*Extract*
Couscous aux Sept Légumes
Couscous aux Sept Légumes is a Moroccan dish featuring steamed couscous topped with seven slow-braised vegetables, layered for flavor.
Contents (5 sections)▾

Ingredients
- 500 g couscous
- 1 liter vegetable broth
- 1 tsp ras-el-hanout
- 2 tbsp olive oil
- 2 medium carrots, sliced
- 1 turnip, cubed
- 1 zucchini, sliced
- 1/4 cabbage, chopped
- 200 g pumpkin, cubed
- 200 g chickpeas, cooked
- 1 onion, diced
- 3 cloves garlic, minced
- Salt to taste
- Pepper to taste
- Fresh coriander for garnish
Steps
In a large pot, heat 2 tbsp olive oil over medium heat. Sauté the onion and garlic until translucent, about 5 minutes.
Add the sliced carrots, cubed turnip, and zucchini to the pot. Season with salt and pepper, and sauté for another 10 minutes.
Incorporate the chopped cabbage and pumpkin, stirring in the ras-el-hanout. Cook for 15 minutes until the vegetables are tender.
Pour in the vegetable broth and simmer on low for 30 minutes to allow the flavors to meld.

*Tasks and exercises*
1. Decide whether each statement agrees with the couscous recipe, and answer yes or no, quoting the words that decide it: (a) The ingredient list calls for 500 g of couscous. (b) The onion and garlic are sautéed for about 10 minutes. (c) The broth is simmered on low for 30 minutes.
2. Return the part of the couscous recipe that begins at the words "Incorporate the chopped" and stops after "flavors to meld.".

(Data excerpts)
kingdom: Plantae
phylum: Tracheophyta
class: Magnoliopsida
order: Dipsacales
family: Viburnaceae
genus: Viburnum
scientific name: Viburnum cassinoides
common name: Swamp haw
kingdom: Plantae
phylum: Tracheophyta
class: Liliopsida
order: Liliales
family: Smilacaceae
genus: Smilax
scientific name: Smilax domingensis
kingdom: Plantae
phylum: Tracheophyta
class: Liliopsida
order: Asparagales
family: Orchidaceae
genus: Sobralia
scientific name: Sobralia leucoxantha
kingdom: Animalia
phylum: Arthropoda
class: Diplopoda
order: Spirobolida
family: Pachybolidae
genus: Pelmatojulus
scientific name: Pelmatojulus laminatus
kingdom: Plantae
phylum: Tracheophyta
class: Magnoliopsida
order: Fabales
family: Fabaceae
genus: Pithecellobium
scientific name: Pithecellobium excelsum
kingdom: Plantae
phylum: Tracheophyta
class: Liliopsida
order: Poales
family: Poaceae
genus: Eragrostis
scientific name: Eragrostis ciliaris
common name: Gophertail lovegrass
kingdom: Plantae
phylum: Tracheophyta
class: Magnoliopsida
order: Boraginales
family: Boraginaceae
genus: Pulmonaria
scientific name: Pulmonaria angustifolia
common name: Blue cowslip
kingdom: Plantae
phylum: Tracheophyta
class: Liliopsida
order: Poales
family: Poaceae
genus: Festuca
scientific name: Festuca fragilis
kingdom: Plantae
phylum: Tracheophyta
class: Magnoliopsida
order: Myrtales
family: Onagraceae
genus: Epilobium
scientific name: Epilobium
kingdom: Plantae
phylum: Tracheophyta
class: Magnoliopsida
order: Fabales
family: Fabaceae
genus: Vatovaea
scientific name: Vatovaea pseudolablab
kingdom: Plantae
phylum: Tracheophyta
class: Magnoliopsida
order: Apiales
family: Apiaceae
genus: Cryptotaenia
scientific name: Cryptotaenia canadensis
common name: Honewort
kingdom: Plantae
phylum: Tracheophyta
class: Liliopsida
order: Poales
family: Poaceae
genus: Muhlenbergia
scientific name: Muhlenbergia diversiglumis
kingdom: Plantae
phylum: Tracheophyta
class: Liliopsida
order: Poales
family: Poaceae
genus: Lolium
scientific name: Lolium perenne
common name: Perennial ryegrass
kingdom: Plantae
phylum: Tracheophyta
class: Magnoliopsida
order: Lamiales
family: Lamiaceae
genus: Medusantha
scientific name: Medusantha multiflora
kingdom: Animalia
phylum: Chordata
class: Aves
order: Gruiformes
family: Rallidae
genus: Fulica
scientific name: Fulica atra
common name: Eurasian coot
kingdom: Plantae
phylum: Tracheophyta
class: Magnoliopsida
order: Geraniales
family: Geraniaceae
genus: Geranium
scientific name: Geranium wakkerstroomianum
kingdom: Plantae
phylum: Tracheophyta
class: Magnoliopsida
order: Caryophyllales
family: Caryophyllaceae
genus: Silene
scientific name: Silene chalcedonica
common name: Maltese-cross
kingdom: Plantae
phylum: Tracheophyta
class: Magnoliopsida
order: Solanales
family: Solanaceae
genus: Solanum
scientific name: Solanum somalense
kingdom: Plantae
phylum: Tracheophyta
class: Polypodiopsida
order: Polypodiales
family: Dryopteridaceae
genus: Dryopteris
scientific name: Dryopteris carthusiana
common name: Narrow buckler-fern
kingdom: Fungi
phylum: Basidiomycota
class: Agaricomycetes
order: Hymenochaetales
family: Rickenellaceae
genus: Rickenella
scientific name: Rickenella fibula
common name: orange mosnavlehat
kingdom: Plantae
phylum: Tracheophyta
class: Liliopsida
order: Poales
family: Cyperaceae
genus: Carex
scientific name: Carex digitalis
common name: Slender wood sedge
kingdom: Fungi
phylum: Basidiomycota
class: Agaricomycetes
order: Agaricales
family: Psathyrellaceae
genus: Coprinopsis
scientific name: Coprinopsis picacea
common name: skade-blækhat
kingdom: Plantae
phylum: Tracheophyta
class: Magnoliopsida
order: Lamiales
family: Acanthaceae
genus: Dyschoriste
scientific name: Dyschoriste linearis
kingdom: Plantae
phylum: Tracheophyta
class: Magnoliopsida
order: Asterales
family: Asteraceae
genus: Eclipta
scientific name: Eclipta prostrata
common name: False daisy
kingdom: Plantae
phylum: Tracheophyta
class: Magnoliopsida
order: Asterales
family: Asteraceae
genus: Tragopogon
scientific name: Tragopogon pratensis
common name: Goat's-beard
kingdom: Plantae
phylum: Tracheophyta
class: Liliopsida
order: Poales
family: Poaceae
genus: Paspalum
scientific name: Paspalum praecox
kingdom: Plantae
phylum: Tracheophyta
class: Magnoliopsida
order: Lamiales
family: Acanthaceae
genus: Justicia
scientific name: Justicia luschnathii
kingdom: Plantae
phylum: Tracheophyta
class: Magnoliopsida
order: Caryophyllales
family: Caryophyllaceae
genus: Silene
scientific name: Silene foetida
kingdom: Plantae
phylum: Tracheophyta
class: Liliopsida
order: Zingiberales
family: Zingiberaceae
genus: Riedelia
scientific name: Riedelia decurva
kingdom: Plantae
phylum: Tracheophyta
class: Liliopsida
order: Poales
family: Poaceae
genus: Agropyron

*Outputs in order*
1.
(a) Yes: "500 g couscous"
(b) No: "Sauté the onion and garlic until translucent, about 5 minutes."
(c) Yes: "simmer on low for 30 minutes"

2.
Incorporate the chopped cabbage and pumpkin, stirring in the ras-el-hanout. Cook for 15 minutes until the vegetables are tender.
Pour in the vegetable broth and simmer on low for 30 minutes to allow the flavors to meld.